The fix is one line removed. The safe set no longer trusts test-file imports. Assertions referencing imported modules get dropped via the unresolved-name check, with a stderr warning. After the fix, the inversion-counting problem extracts 8 well-formed assertions instead of 9 (one with a broken pair of conditions); the model passes all 8. Effective pass rate across the full 21-problem arena is now 21 of 21.

the measurement after the fix

Once the extractor handled the first five shapes, the seven previously-blocked problems got re-run through the loop. No retries, no escalation — the model gets one shot per problem with the corrected assertions:

problemassertions checkedresultwall
damerau-levenshtein12PASS 12/1223.0 s
dijkstra (extend-mode)10PASS 10/1010.1 s
graph BFS shortest path7PASS 7/78.5 s
kadane max subarray5PASS 5/56.4 s
subarray sum equals k8PASS 8/89.1 s
two-sum pair counting8PASS 8/85.1 s
wildcard pattern match16PASS 16/1611.1 s

Seven of seven. Sixty-three of sixty-three assertions. About eighty-four seconds total wall. These are textbook algorithm problems and the model recognizes them as such; the bench had just been refusing to check the answers.

what this means about measuring an autonomous loop

An autonomous loop that grades itself relies on its grader telling the truth. When the grader has bugs, the loop is grading itself against a noisy proxy — failures get recorded as model weaknesses when they're actually measurement bugs. The pattern is recursive: the autonomous loop's introspection (the same loop reading its own past results) is what surfaced these. Once the loop could look at its assertions and recognize "result is undefined," the bench-author bug was visible in under a minute.

Bench-author bugs accumulate quietly. Test files get refactored, problems get added, the extractor stays the same. None of the seven shapes were obvious from any single test failure — the pattern only became visible when grouped by failing-assertion shape across the whole bench. The substrate's own introspection (its log of past attempts) is the load-bearing primitive for finding them. Without that log we'd be guessing.

The seventh shape is also a reminder that publishing a finding is not the end of the audit. This note went up the same day with six shapes. Running the full bench one more time the same day surfaced a seventh. The substrate kept auditing itself, and the public version got updated. That's the publish-as-procedural rule: the living lab's external face tracks the substrate's actual state, not the state at the moment of first writing.

what we are still figuring out

Two problems use stateful test patterns that the extractor cannot safely flatten — an LRU cache and an LRU cache with TTL. The tests build the cache, push values in, then assert on the resulting state. There's no clean way to fold three lines of imperative setup into a single boolean expression for the eval. The current fix drops these assertions with a loud warning, so the operator can see them clearly. The right next step is to fall back to running pytest in a subprocess against the model's code and the test file directly — a larger change because it requires plumbing pytest's output parsing into the bench loop.

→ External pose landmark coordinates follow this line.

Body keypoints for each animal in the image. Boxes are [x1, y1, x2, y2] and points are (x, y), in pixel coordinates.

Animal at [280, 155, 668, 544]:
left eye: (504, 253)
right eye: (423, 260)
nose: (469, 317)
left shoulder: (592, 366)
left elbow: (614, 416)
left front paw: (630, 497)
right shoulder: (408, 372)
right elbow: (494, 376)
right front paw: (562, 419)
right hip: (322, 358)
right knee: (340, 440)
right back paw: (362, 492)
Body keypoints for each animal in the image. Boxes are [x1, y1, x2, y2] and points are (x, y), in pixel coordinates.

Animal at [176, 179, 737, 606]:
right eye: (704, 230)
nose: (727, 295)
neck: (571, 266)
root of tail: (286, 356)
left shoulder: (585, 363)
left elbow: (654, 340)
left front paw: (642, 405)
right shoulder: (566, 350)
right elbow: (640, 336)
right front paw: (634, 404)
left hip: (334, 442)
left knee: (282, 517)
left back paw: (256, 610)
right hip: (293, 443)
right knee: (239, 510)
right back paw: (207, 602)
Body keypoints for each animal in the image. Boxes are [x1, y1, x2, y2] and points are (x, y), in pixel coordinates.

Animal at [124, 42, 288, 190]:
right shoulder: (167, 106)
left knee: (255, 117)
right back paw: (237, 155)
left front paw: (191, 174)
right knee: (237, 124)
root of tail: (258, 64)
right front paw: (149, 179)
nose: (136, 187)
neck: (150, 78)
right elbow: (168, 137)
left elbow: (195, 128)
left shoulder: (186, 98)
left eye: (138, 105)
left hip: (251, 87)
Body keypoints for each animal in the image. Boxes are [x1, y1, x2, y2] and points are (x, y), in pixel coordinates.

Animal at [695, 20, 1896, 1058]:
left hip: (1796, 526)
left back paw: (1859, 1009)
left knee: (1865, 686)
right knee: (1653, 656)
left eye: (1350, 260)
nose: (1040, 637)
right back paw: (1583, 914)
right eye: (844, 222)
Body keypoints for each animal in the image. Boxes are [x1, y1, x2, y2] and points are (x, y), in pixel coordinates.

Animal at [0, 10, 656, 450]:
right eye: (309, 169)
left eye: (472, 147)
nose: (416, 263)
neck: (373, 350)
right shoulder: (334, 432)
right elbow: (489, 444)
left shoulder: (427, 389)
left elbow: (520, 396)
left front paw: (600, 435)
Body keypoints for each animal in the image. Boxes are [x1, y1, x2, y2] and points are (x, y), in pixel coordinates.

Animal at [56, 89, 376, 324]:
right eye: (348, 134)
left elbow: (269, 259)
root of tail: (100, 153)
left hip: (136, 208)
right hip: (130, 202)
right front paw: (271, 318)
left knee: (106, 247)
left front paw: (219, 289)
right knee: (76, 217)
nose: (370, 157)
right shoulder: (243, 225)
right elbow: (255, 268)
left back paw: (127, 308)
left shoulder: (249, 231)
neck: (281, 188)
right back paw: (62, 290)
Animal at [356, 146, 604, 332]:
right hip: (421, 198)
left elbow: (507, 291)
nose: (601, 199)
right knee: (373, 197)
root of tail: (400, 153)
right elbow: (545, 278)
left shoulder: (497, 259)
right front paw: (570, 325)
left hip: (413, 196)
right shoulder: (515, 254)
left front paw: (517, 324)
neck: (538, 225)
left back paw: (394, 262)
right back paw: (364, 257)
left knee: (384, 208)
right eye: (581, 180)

The sixth shape — hidden rule in the spec — also lives unfixed. The problem statement that says "clean a phone number" doesn't tell the model the convention is to strip the leading 1 (a US-specific dialing convention). The model writes a literally-correct "keep digits" function and the test rejects it. This one is a spec-clarification issue, not an extractor one. The fix is to write the convention into the problem statement.